Run predictions for the validation set and training set.

plt.plot(history.history['accuracy'])
plt.plot(history.history['val_accuracy'])
[<matplotlib.lines.Line2D at 0x7f55b9b59240>]

png

train_eval_result = model.evaluate(dict(train_df), train_df['Sentiment'])
validation_eval_result = model.evaluate(dict(validation_df), validation_df['Sentiment'])

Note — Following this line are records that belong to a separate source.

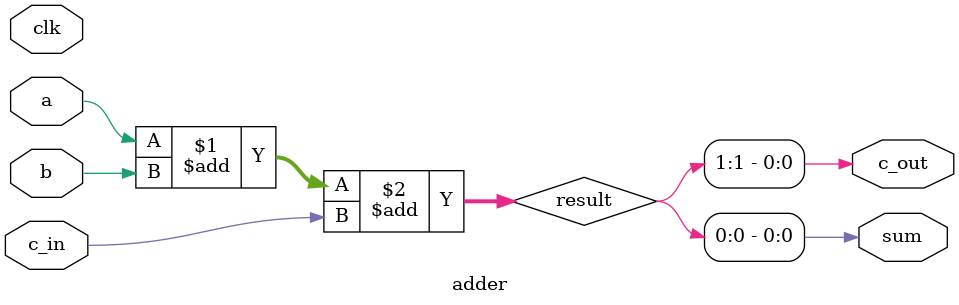
<source format=sv>
module adder #(parameter WIDTH = 1) (
  input clk,
  input c_in,
  input [WIDTH-1:0] a,
  input [WIDTH-1:0] b,
  output [WIDTH-1:0] sum,
  output c_out
  );
  
  wire [WIDTH:0] result;
  assign result = a + b + c_in;

  assign sum = result[WIDTH-1:0];
  assign c_out = result[WIDTH];
endmodule

</source>
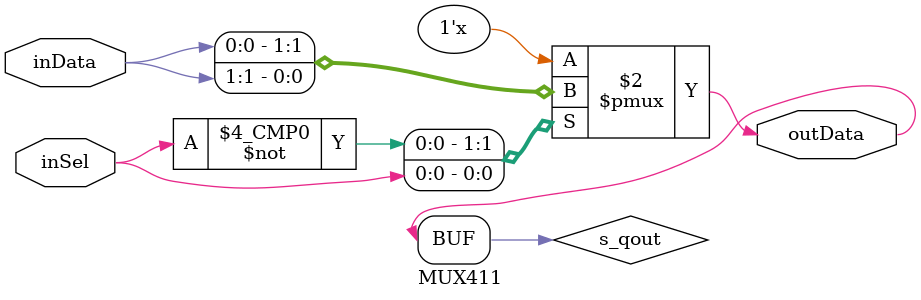
<source format=sv>

module MUX411 (    
    input  [3 : 0]      inData  ,
    input  		inSel   ,      
    output 	        outData  
) ;
 
reg s_qout;

assign outData   =  s_qout ;

always_comb begin : MUX

	case(inSel) 

		1'b0   : begin
			s_qout <= inData[0];
		end		
		
		1'b1   : begin
			s_qout <= inData[1];
		end

	endcase
    
end

endmodule


</source>
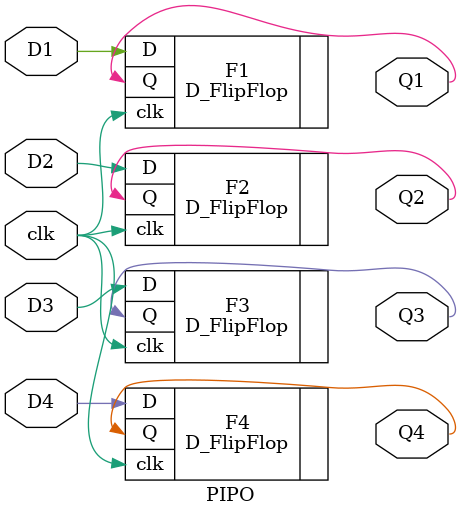
<source format=v>
module PIPO(D1,D2,D3,D4,Q1,Q2,Q3,Q4,clk);
input D1,D2,D3,D4;
input clk;
output Q1,Q2,Q3,Q4;
D_FlipFlop F1(.D(D1),.Q(Q1),.clk(clk));
D_FlipFlop F2(.D(D2),.Q(Q2),.clk(clk));
D_FlipFlop F3(.D(D3),.Q(Q3),.clk(clk));
D_FlipFlop F4(.D(D4),.Q(Q4),.clk(clk));

endmodule
</source>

print(f"Training set accuracy: {train_eval_result[1]}")
print(f"Validation set accuracy: {validation_eval_result[1]}")
4385/4385 [==============================] - 12s 3ms/step - loss: 0.9864 - accuracy: 0.5976
493/493 [==============================] - 1s 2ms/step - loss: 0.9853 - accuracy: 0.5922
Training set accuracy: 0.5976196527481079
Validation set accuracy: 0.5921880006790161

Confusion matrix

Another very interesting statistic, especially for multiclass problems, is the confusion matrix. The confusion matrix allows visualization of the proportion of correctly and incorrectly labelled examples. We can easily see how much our classifier is biased and whether the distribution of labels makes sense. Ideally the largest fraction of predictions should be distributed along the diagonal.

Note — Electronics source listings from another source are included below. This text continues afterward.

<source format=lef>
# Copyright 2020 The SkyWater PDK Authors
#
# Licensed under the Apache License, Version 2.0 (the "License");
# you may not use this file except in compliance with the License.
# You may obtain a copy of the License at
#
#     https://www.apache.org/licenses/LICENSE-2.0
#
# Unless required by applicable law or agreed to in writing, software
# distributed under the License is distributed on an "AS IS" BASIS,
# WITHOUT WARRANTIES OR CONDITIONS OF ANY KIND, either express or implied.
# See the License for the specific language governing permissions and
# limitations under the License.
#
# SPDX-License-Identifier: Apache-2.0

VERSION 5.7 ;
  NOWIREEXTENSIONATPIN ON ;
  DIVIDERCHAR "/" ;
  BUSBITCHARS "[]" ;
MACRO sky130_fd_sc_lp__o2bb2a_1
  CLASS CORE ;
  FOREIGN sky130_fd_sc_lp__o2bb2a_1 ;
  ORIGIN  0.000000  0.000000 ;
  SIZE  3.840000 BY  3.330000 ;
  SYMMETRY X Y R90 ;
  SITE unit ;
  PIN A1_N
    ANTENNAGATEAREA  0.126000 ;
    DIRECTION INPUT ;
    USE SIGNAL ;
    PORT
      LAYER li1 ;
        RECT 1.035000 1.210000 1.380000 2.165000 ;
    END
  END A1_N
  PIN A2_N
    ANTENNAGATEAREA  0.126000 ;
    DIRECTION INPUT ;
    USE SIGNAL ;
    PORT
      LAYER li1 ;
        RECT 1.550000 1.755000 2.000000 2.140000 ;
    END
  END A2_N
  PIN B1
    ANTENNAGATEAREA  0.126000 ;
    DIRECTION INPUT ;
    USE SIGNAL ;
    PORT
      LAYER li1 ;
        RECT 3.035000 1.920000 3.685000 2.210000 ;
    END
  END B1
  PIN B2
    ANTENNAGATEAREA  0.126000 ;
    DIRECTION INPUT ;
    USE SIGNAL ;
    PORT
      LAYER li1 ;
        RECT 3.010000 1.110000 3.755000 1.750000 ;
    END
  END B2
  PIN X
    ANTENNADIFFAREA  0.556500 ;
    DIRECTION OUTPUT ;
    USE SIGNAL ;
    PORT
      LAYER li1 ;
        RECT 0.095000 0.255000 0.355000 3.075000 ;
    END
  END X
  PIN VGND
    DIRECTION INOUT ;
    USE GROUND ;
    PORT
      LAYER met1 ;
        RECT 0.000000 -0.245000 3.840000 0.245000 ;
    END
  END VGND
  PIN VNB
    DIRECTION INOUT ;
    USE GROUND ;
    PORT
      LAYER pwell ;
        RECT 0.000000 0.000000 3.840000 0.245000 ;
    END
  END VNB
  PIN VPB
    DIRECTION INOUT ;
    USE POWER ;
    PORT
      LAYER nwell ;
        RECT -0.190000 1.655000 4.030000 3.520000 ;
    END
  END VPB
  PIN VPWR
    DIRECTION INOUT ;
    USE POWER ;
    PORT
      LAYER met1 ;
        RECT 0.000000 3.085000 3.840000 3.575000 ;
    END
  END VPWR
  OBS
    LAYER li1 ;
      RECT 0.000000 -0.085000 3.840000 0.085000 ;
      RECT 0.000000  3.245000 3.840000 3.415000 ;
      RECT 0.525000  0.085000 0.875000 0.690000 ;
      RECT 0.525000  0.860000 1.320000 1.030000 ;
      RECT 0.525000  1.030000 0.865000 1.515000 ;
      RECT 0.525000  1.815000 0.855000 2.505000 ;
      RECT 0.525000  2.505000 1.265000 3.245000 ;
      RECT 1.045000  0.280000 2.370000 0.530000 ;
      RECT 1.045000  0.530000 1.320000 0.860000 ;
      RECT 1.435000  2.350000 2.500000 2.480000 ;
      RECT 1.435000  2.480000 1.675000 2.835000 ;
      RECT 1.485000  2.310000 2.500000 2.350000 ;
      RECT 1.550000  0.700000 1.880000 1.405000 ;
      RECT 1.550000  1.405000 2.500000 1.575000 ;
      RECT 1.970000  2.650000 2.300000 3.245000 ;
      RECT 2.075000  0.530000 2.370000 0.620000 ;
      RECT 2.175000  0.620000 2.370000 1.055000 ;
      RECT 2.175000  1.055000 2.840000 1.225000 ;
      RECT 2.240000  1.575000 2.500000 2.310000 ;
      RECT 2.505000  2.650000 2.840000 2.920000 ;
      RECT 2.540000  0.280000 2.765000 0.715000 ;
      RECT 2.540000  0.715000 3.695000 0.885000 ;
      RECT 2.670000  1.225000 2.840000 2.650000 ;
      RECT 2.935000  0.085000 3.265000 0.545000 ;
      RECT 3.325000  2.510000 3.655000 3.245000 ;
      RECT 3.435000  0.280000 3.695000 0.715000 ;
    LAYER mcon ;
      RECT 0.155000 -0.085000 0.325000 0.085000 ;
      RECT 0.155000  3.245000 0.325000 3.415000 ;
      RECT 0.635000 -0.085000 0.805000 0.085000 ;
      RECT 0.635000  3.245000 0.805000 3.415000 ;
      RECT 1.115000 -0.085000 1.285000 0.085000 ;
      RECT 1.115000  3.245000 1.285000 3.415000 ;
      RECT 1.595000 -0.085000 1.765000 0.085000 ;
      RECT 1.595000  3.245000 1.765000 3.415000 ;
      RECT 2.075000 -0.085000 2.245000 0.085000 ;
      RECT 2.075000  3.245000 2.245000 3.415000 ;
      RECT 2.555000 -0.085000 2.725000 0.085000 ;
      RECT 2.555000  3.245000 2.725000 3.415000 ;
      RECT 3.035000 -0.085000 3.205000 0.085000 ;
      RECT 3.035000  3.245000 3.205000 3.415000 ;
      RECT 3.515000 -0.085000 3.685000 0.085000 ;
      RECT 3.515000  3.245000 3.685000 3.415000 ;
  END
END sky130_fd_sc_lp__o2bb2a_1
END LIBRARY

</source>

predictions = model.predict(dict(validation_df))
predictions = tf.argmax(predictions, axis=-1)
predictions
<tf.Tensor: shape=(15745,), dtype=int64, numpy=array([1, 1, 2, ..., 2, 2, 2])>
cm = tf.math.confusion_matrix(validation_df['Sentiment'], predictions)
cm = cm/cm.numpy().sum(axis=1)[:, tf.newaxis]
sns.heatmap(
    cm, annot=True,
    xticklabels=SENTIMENT_LABELS,
    yticklabels=SENTIMENT_LABELS)
plt.xlabel("Predicted")
plt.ylabel("True")
Text(32.99999999999999, 0.5, 'True')

png

We can easily submit the predictions back to Kaggle by pasting the following code to a code cell and executing it:

test_predictions = model.predict(dict(test_df))
test_predictions = np.argmax(test_predictions, axis=-1)

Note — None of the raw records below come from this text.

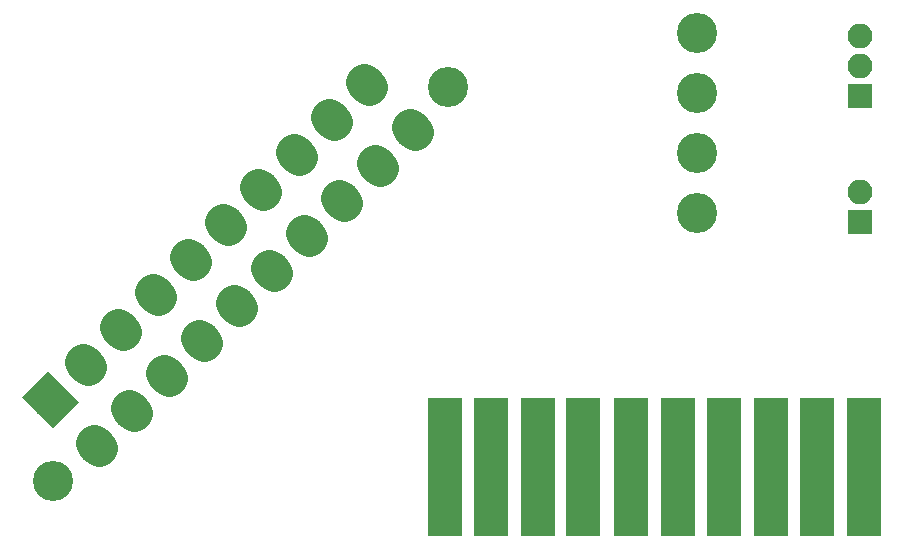
<source format=gbr>
G04 #@! TF.GenerationSoftware,KiCad,Pcbnew,5.0.0-fee4fd1~65~ubuntu17.10.1*
G04 #@! TF.CreationDate,2018-09-05T22:10:36-07:00*
G04 #@! TF.ProjectId,ATX2PCjr,4154583250436A722E6B696361645F70,rev?*
G04 #@! TF.SameCoordinates,Original*
G04 #@! TF.FileFunction,Soldermask,Top*
G04 #@! TF.FilePolarity,Negative*
%FSLAX46Y46*%
G04 Gerber Fmt 4.6, Leading zero omitted, Abs format (unit mm)*
G04 Created by KiCad (PCBNEW 5.0.0-fee4fd1~65~ubuntu17.10.1) date Wed Sep  5 22:10:36 2018*
%MOMM*%
%LPD*%
G01*
G04 APERTURE LIST*
%ADD10C,3.100000*%
%ADD11C,0.100000*%
%ADD12C,3.100000*%
%ADD13C,3.400000*%
%ADD14R,2.900000X11.720000*%
%ADD15O,2.100000X2.100000*%
%ADD16R,2.100000X2.100000*%
G04 APERTURE END LIST*
D10*
G04 #@! TO.C,J1*
X75261670Y-83990307D03*
D11*
G36*
X75473802Y-86394470D02*
X72857507Y-83778175D01*
X75049538Y-81586144D01*
X77665833Y-84202439D01*
X75473802Y-86394470D01*
X75473802Y-86394470D01*
G37*
D10*
X78231518Y-81020459D03*
D12*
X78019386Y-80808327D02*
X78443650Y-81232591D01*
D10*
X81201367Y-78050610D03*
D12*
X80989235Y-77838478D02*
X81413499Y-78262742D01*
D10*
X84171215Y-75080762D03*
D12*
X83959083Y-74868630D02*
X84383347Y-75292894D01*
D10*
X87141064Y-72110913D03*
D12*
X86928932Y-71898781D02*
X87353196Y-72323045D01*
D10*
X90110912Y-69141065D03*
D12*
X89898780Y-68928933D02*
X90323044Y-69353197D01*
D10*
X93080761Y-66171216D03*
D12*
X92868629Y-65959084D02*
X93292893Y-66383348D01*
D10*
X96050609Y-63201368D03*
D12*
X95838477Y-62989236D02*
X96262741Y-63413500D01*
D10*
X99020458Y-60231519D03*
D12*
X98808326Y-60019387D02*
X99232590Y-60443651D01*
D10*
X101990306Y-57261671D03*
D12*
X101778174Y-57049539D02*
X102202438Y-57473803D01*
D10*
X79150757Y-87879394D03*
D12*
X78938625Y-87667262D02*
X79362889Y-88091526D01*
D10*
X82120606Y-84909546D03*
D12*
X81908474Y-84697414D02*
X82332738Y-85121678D01*
D10*
X85090454Y-81939697D03*
D12*
X84878322Y-81727565D02*
X85302586Y-82151829D01*
D10*
X88060303Y-78969849D03*
D12*
X87848171Y-78757717D02*
X88272435Y-79181981D01*
D10*
X91030151Y-76000000D03*
D12*
X90818019Y-75787868D02*
X91242283Y-76212132D01*
D10*
X94000000Y-73030152D03*
D12*
X93787868Y-72818020D02*
X94212132Y-73242284D01*
D10*
X96969848Y-70060303D03*
D12*
X96757716Y-69848171D02*
X97181980Y-70272435D01*
D10*
X99939697Y-67090455D03*
D12*
X99727565Y-66878323D02*
X100151829Y-67302587D01*
D10*
X102909545Y-64120606D03*
D12*
X102697413Y-63908474D02*
X103121677Y-64332738D01*
D10*
X105879394Y-61150758D03*
D12*
X105667262Y-60938626D02*
X106091526Y-61362890D01*
D13*
X75502086Y-90877527D03*
X108877526Y-57502087D03*
G04 #@! TD*
G04 #@! TO.C,J5*
X130000000Y-52920000D03*
X130000000Y-58000000D03*
X130000000Y-63080000D03*
X130000000Y-68160000D03*
G04 #@! TD*
D14*
G04 #@! TO.C,J2*
X144130000Y-89660000D03*
X140180000Y-89660000D03*
X136240000Y-89660000D03*
X132290000Y-89660000D03*
X128350000Y-89660000D03*
X124380000Y-89660000D03*
X120380000Y-89660000D03*
X116510000Y-89660000D03*
X112570000Y-89660000D03*
X108630000Y-89660000D03*
G04 #@! TD*
D15*
G04 #@! TO.C,J3*
X143810000Y-66410000D03*
D16*
X143810000Y-68950000D03*
G04 #@! TD*
D15*
G04 #@! TO.C,J4*
X143810000Y-53190000D03*
X143810000Y-55730000D03*
D16*
X143810000Y-58270000D03*
G04 #@! TD*
M02*

</source>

result_df = test_df.copy()

result_df["Predictions"] = test_predictions

result_df.to_csv(
    "predictions.csv",
    columns=["Predictions"],
    header=["Sentiment"])
kaggle.api.competition_submit("predictions.csv", "Submitted from Colab",
                              "sentiment-analysis-on-movie-reviews")

After submitting, check the leaderboard to see how you did.